This implementation of the Smith-Waterman algorithm is made for easy use and integration into other projects. It is written in Python and is designed to be easy to understand and modify.
The Smith-Waterman algorithm is a dynamic programming algorithm that is used to find the best local alignment between two sequences. It is an improvement of the Needleman-Wunsch algorithm, which is used to find the best global alignment between two sequences. The Smith-Waterman algorithm is generally used in bioinformatics to find the best local alignment between two DNA or protein sequences.
The Smith-Waterman algorithm is implemented as a class called ScoreMatrix
that takes two sequences and score points (match, mismatch and gap scores) as input and returns the local alignments possibilities between the two sequences by the method getAlignments
. The sequences can be any string.
To use the Smith-Waterman algorithm, first import the ScoreMatrix
class from the score_matrix
module. Then, create an instance of the ScoreMatrix
class with the two sequences and the value of match, mismatch and gap as input. Finally, call the getAlignments
method on the instance to get the alignments between the two sequences.
from score_matrix import ScoreMatrix
matchScore = 1
missScore = -2
gapScore = -2
vSeq = 'AGGTTG'
hSeq = 'TCAGTTGCC'
# Create a instance of score matrix
matrix = ScoreMatrix(matchScore, missScore, gapScore, vSeq, hSeq)
alignments = matrix.getAlignments()
print('Alignments found:\n')
for alignment in alignments:
print('-' * 25 + '\n')
print(f'Alignment:\n{alignment.hAlign}\n{alignment.vAlign}\n')
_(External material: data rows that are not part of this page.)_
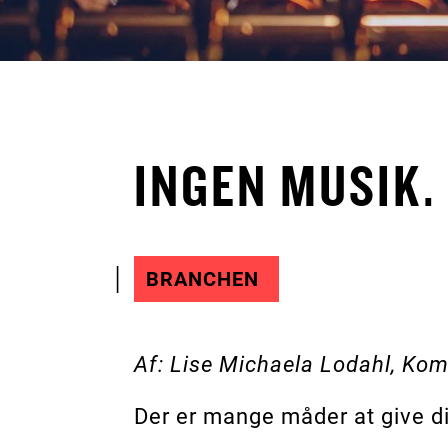
INGEN MUSIK.
BRANCHEN
Af: Lise Michaela Lodahl, Ko
Der er mange måder at give di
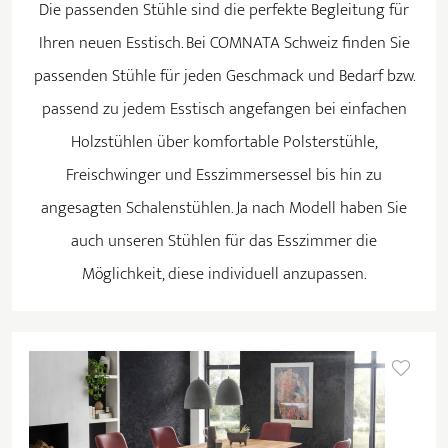
Die passenden Stühle sind die perfekte Begleitung für
Ihren neuen Esstisch. Bei COMNATA Schweiz finden Sie
passenden Stühle für jeden Geschmack und Bedarf bzw.
passend zu jedem Esstisch angefangen bei einfachen
Holzstühlen über komfortable Polsterstühle,
Freischwinger und Esszimmersessel bis hin zu
angesagten Schalenstühlen. Ja nach Modell haben Sie
auch unseren Stühlen für das Esszimmer die
Möglichkeit, diese individuell anzupassen.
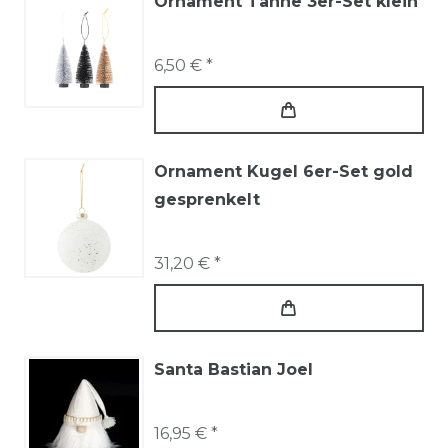
Ornament Tanne 3er-Set klein
6,50 € *
Ornament Kugel 6er-Set gold
gesprenkelt
31,20 € *
Santa Bastian Joel
16,95 € *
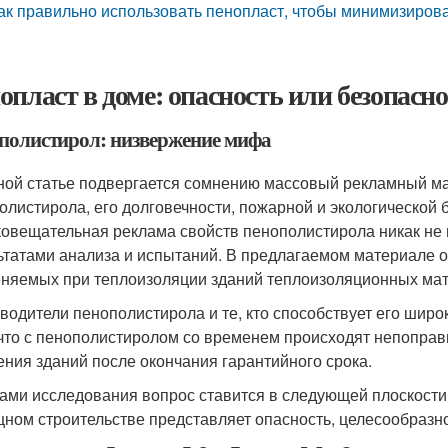
ак правильно использовать пенопласт, чтобы минимизиров
опласт в доме: опасность или безопасн
полистирол: низвержение мифа
ной статье подвергается сомнению массовый рекламный ма
олистирола, его долговечности, пожарной и экологической 
овещательная реклама свойств пенополистирола никак не
ьтатами анализа и испытаний. В предлагаемом материале 
няемых при теплоизоляции зданий теплоизоляционных ма
водители пенополистирола и те, кто способствует его широ
 что с пенополистиролом со временем происходят непоправ
ения зданий после окончания гарантийного срока.
ами исследования вопрос ставится в следующей плоскости
ном строительстве представляет опасность, целесообразно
The alignments returned are a class (Alignment) that contains the local alignment into two strings (vAlign and hAlign) and the backtrace path. The alignment is represented by the vertical and horizontal sequences with gaps represented by '-'. The path is a list of tuples that represents the path taken by the algorithm to find the alignment. Each tuple contains the coordinates of the cell in the matrix that was visited.
To see the score matrix um can just print the matrix attribute of the instance.
print(matrix.matrix)
In the example.py
file there is a function that prints the matrix and the alignments found in colors in the terminal.
This project is licensed under the MIT License - see the LICENSE.md file for details.